DIRECTOR: Mike Leigh

CAST: Timothy Spall, Lesley Manville, Alison Garland

RUNNING TIME: 128 minutes

RATING: R for pervasive language and some sexuality

WHERE: Seven Gables

GRADE: B-

The main family consists of Phil (Timothy Spall), a cab driver, his common-law wife Penny (Lesley Manville) and their two withdrawn, overweight children: Rachel (Alison Garland), who works in a old folk's home, and Rory (James Cordon), who loafs around the flat.

Next door, there's Ron (Paul Jesson), who works as a cab driver with Phil, his attractive but dysfunctionally alcoholic wife Carol (Marion Bailey) and their surly, unemployed daughter Samantha (Sally Hawkins), who dresses like a Hollywood hooker.

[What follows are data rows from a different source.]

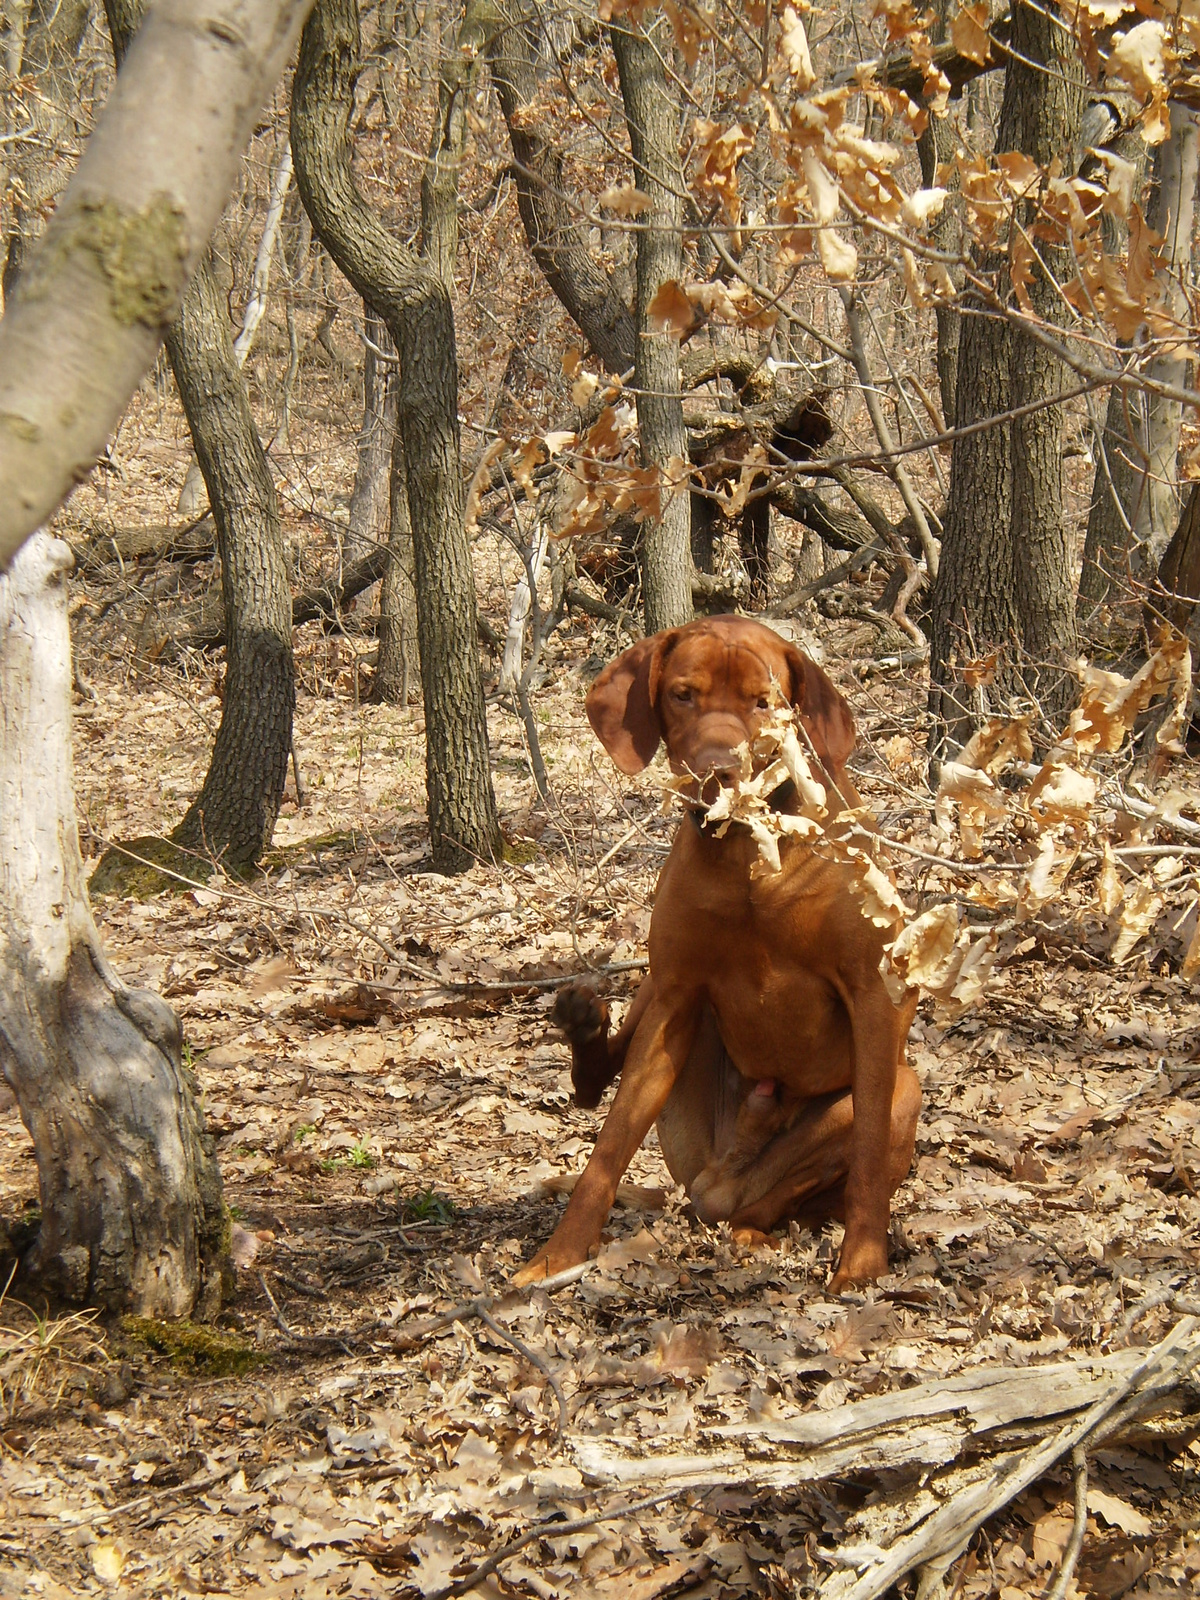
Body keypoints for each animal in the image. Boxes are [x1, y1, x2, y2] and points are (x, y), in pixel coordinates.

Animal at [515, 611, 921, 1286]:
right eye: (683, 694)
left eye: (763, 703)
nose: (717, 770)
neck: (747, 854)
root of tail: (714, 1179)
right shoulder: (677, 1002)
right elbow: (608, 1148)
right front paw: (559, 1254)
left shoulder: (877, 993)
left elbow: (867, 1151)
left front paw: (862, 1265)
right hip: (661, 1003)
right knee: (604, 1082)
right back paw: (583, 1023)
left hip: (900, 1091)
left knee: (771, 1204)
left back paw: (756, 1231)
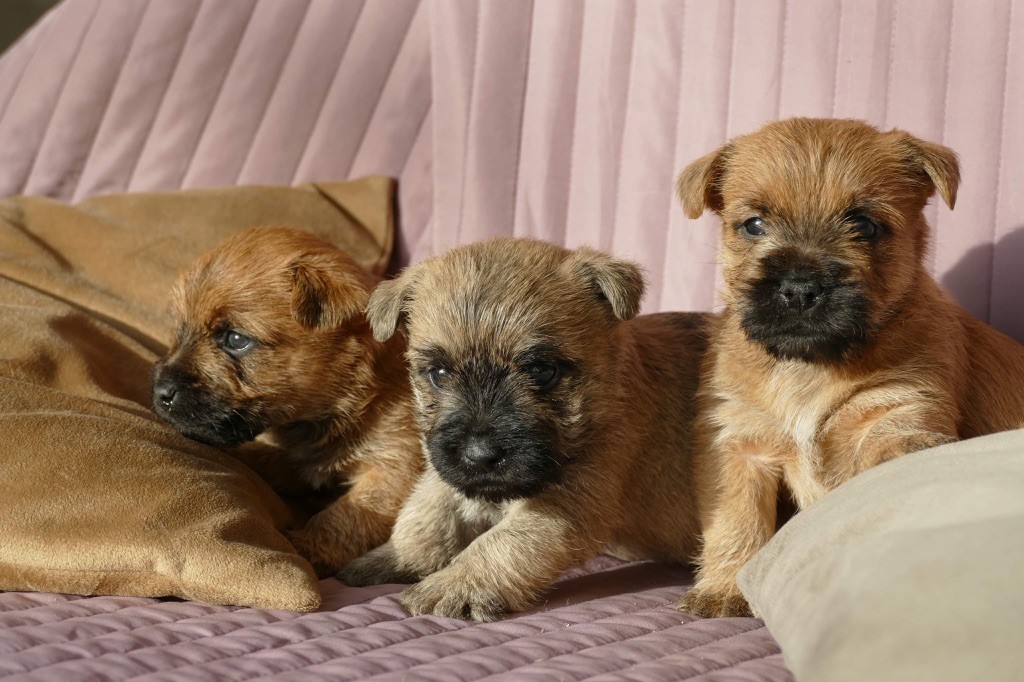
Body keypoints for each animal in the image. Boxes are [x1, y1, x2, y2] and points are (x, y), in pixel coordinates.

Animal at [149, 228, 421, 573]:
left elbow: (348, 515)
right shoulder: (301, 461)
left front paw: (306, 547)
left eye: (235, 339)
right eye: (181, 329)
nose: (160, 392)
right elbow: (270, 461)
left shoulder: (394, 468)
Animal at [339, 237, 708, 622]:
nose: (479, 455)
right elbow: (427, 516)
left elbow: (503, 543)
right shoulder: (447, 473)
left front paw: (454, 584)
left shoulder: (567, 504)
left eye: (542, 371)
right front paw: (395, 556)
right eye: (438, 374)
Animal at [675, 116, 1024, 614]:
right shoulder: (740, 446)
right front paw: (722, 589)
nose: (799, 289)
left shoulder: (897, 413)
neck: (812, 364)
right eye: (754, 225)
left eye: (864, 225)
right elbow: (735, 521)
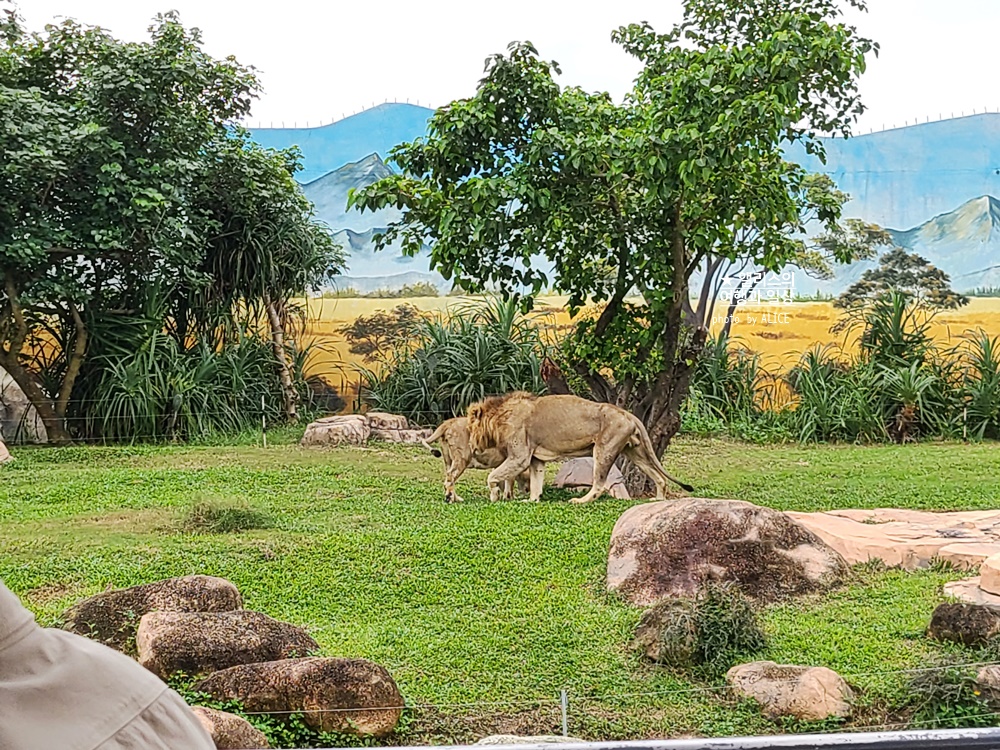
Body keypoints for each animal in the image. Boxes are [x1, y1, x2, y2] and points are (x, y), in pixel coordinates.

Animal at [464, 394, 692, 506]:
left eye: (470, 428)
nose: (471, 447)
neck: (499, 417)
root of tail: (627, 413)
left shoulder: (519, 457)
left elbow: (492, 476)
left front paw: (495, 495)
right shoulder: (535, 458)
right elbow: (536, 482)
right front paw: (531, 500)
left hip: (604, 448)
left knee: (599, 484)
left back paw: (580, 501)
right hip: (634, 453)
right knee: (659, 477)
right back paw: (658, 499)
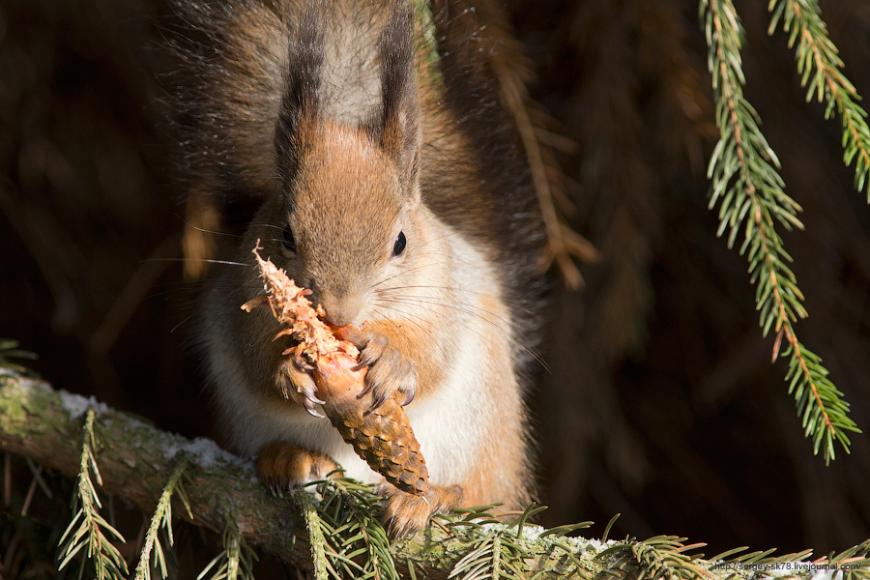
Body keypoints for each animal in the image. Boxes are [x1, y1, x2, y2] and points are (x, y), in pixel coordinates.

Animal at [172, 0, 544, 536]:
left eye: (401, 242)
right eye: (286, 235)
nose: (339, 312)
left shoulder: (448, 295)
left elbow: (431, 351)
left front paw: (393, 358)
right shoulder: (242, 302)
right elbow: (256, 359)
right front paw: (290, 371)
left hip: (483, 429)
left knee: (478, 493)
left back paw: (432, 499)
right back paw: (293, 458)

And there's Maureen (Ruth Sheen), who works with Penny as a checker at the local Safeway, her belligerently rebellious daughter Donna (Helen Coker), and Donna's snarling boyfriend Jason (Daniel Mays), who seems to have understudied Sid Vicious.

For two-thirds of the film's two-hours-plus running time, these characters -- most of whom seem to have wandered off the pages of "Oliver Twist" -- bait, torment, insult and knock each other about in a nasty free-for-all of verbal and physical abuse.

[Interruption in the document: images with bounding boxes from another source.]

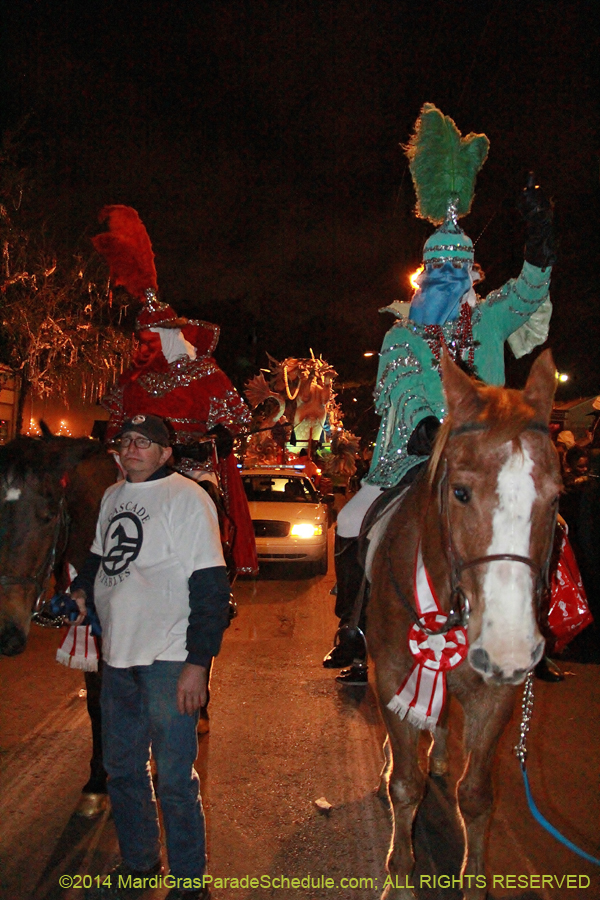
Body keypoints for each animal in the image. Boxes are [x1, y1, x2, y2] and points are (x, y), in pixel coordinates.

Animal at [370, 352, 564, 900]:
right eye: (460, 492)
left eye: (555, 499)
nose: (509, 649)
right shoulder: (391, 674)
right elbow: (405, 786)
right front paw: (400, 877)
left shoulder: (493, 694)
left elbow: (476, 795)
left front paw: (473, 882)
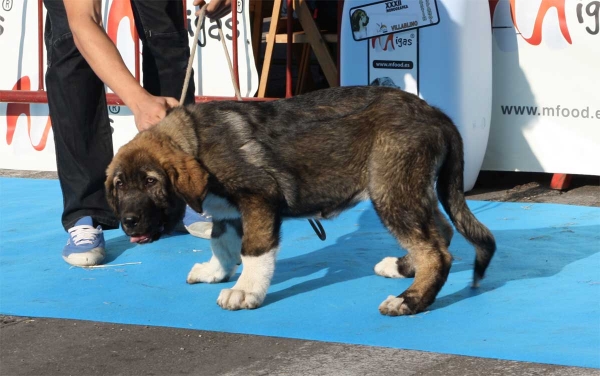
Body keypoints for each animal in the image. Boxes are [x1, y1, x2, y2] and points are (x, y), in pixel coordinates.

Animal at [105, 84, 494, 314]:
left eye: (152, 182)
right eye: (120, 186)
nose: (128, 223)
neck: (195, 145)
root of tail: (436, 114)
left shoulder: (259, 196)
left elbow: (254, 249)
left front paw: (246, 291)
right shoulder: (228, 212)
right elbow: (222, 243)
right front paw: (216, 272)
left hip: (391, 188)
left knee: (436, 251)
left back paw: (410, 300)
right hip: (409, 189)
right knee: (440, 231)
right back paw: (402, 267)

In the last act, however, a family tragedy strikes Phil and Penny, and Leigh puts a different spin on the drama that takes several of the battered characters toward a new level of understanding about their lives and the invisible ties that bind them as family.

The film is very much in the tradition of the director's "High Hopes," "Life Is Sweet" and "Secrets and Lies," in that it uses improvisational situations and dark humor to tell some life-affirming truths about ordinary people in ordinary but grim situations.

Like those predecessors, "All or Nothing" has some appealing performances (especially from Leigh regulars Spall and Manville), several scenes of absolutely shattering domestic drama and an uncanny aura of gut-wrenching, documentarylike authenticity.

But the humor that made Leigh's other films bearable is much less in evidence, the brutality of the characters almost seems to be out of hand, and this time he doesn't have the power to absolve it or entirely convince us his movie was a trip worth taking.